Over the past few years, we’ve covered most of the common techniques for manufacturing plastics products. These include injection moulding, additive manufacturing, spin moulding, and 3d printing. However, to date we haven’t written about a technique that is becoming increasingly important to the medical device industry: thermoforming.
Thermoforming was first pioneered as early as the 1870’s by John Westley Hyatt, a mechanical engineer who some in the industry refer to as the father of modern plastics processing. Hyatt was trying to find innovative ways to use two newly available materials – celluloid and cellulose nitrate. With the help of fellow researcher Charles Burroughs, Hyatt developed the first thermoforming process. Hollow tubes of plastic were placed inside moulds made of steel and shaped like the desired product.
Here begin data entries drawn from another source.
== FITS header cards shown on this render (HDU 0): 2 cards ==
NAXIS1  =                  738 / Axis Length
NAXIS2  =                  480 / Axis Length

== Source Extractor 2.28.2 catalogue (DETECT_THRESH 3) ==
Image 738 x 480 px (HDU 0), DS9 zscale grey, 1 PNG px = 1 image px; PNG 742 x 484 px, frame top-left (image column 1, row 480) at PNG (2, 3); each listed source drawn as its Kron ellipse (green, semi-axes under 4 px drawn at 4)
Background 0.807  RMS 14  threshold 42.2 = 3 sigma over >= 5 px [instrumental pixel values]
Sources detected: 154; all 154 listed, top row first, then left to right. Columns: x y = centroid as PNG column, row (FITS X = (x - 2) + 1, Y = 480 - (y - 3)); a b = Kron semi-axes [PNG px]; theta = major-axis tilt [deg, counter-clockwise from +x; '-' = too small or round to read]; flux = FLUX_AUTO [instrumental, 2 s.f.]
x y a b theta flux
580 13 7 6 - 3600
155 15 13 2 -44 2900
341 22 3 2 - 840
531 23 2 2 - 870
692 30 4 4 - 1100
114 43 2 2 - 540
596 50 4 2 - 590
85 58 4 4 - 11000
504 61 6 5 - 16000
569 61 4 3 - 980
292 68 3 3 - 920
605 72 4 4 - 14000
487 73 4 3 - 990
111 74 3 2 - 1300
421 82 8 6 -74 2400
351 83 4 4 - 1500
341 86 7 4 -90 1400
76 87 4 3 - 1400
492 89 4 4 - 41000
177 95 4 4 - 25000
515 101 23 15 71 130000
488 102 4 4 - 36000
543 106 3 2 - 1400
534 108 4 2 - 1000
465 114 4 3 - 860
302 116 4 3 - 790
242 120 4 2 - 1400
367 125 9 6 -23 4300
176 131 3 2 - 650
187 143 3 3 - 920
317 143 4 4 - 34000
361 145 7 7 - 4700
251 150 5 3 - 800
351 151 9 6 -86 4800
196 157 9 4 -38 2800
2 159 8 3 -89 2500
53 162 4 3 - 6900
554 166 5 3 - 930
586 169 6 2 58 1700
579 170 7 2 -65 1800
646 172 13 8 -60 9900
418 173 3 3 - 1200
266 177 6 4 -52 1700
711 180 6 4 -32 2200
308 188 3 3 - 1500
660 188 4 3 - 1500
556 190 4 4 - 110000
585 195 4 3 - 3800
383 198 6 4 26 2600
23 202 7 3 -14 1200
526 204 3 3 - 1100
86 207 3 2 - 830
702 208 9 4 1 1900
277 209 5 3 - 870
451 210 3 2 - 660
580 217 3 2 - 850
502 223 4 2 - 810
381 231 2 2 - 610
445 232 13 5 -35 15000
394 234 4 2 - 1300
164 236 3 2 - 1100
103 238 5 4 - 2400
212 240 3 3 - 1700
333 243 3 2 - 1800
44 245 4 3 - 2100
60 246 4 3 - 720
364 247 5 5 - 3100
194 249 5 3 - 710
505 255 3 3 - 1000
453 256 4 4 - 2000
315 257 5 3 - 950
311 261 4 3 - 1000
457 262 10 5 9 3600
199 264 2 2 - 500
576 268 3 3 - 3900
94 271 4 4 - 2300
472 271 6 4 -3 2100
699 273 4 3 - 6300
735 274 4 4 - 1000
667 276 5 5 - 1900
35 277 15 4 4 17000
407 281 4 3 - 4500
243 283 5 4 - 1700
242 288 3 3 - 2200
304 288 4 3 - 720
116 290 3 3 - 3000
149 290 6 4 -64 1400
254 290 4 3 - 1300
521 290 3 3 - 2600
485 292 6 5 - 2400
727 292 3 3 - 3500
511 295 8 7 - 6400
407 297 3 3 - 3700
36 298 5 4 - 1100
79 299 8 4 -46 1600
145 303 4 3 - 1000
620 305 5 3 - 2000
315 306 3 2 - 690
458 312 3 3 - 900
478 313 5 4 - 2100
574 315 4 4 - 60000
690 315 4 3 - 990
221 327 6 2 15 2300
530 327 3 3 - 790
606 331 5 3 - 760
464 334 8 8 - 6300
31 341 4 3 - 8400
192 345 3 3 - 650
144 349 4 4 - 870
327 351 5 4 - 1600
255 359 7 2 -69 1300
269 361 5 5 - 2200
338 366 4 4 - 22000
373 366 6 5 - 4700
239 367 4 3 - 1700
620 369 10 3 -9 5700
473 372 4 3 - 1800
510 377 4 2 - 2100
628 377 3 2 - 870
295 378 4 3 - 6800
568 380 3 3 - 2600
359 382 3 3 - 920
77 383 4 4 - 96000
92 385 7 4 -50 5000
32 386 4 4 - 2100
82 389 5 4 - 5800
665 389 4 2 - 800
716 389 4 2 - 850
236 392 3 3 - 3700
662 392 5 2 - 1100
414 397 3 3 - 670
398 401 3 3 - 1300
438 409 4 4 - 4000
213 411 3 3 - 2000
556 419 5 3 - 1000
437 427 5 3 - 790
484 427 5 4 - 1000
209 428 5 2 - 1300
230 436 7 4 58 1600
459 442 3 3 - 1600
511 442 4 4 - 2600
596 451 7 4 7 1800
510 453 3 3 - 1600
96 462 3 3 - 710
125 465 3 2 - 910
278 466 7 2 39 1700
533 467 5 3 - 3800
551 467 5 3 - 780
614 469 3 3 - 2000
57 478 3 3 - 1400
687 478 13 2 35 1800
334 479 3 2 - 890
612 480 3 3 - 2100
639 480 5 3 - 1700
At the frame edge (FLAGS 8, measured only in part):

Next, hot steam was used to soften the cellulose and force it to shrink around the inside of the mould. After cooling the cellulose and mould with water, the moulds could be opened and the products trimmed to eliminate any defects.
Unlike Hyatt’s technique, which depended on a chemical involving hot steam to soften and shape the feedstock, modern techniques depend solely upon heat and changes in pressure to achieve the same results. This produces end-products that are chemically inert.
Modern thermoforming takes two forms – pressure forming and vacuum forming. In pressure forming, compressed air is injected into the hot plastic film, forcing it to expand into the shape of the mould it is inside of. Vacuum forming, on the other hand, requires that a thin plastic sheet be stretched over the outside of a mould. Then, a vacuum is applied form within the mould, pulling the plastic sheet tightly around the outside of the mould.
Today, thermoforming has become a sophisticated technique for making high-quality, chemically inert, and customizable plastic products. It is this combination of attributes that has made thermoforming one of the most important technologies in the medical device industry, where consistency, safety, and customization are highly sought after.
As reported in Medical Plastics News, thermoforming often used in conjunction with innovative foam products – often, foam blown with an inert gas like nitrogen is enclosed within a thermoformed outer layer. This combination produces a product that can take advantage of the advantages of both types of technology while avoiding the disadvantages.